# Reading passage
********

Understanding and Improving How People Use Maps
Where are We?: Pedagogical Strategies
The pedagogical strategies embedded within the "Where are We?" curriculum are as follows:
- Introduce children to the language of maps by beginning with an area which is large enough to provide the complexity of an authentic adult's map (i.e. bigger than a classroom or a single school building), but small enough to be graspable by a child (i.e. small enough to walk across in 10 minutes).
- Introduce children to the power of maps by simulating situations in which a map has obvious practical utility: e.g. getting from one place to another, figuring out where you are when you are lost, planning how to improve the nighttime illumination in a park.
- Have children use maps in both of their major roles: as a tool for navigation, and as a tool for organizing spatial information.
- Leave the explicit "teaching" (i.e. explaining aspects of the map language, modeling good map-using strategies, guiding discussions of lessons learned) in the hands of the classroom teacher. Provide the concepts and words necessary to do such teaching through a detailed Teachers' Guide.
- Use learning technology to set up situations in which children must 'translate' between map and place, and between place and map, hundreds of times over the course of the curriculum.

********

# Set of tasks
1: In the map strategies text, how small should the area used to introduce children to the language of maps be?
2: Rewrite the map strategies text starting with the words "Understanding and Improving" and ending after "in 10 minutes).", putting "gymnasium" wherever "classroom" appears.
The records have no role in this work.

********

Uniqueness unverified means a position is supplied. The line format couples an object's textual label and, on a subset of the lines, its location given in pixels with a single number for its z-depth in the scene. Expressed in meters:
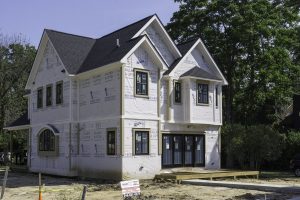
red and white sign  14.80
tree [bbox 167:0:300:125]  39.12
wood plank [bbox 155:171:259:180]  25.83
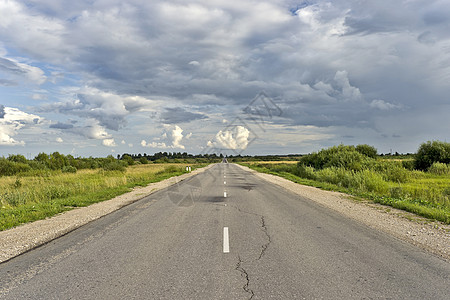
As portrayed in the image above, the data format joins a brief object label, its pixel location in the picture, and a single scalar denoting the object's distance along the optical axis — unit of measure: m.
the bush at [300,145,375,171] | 34.09
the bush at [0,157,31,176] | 41.09
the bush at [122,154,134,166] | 90.66
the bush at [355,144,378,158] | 43.66
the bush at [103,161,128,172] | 50.75
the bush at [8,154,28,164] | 49.99
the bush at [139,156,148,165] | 103.11
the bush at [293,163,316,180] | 34.23
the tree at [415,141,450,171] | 37.23
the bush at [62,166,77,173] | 49.66
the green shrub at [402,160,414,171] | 40.47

********

# Expected results
1: Small enough for a child to walk across in 10 minutes.

2:
Understanding and Improving How People Use Maps
Where are We?: Pedagogical Strategies
The pedagogical strategies embedded within the "Where are We?" curriculum are as follows:
- Introduce children to the language of maps by beginning with an area which is large enough to provide the complexity of an authentic adult's map (i.e. bigger than a gymnasium or a single school building), but small enough to be graspable by a child (i.e. small enough to walk across in 10 minutes).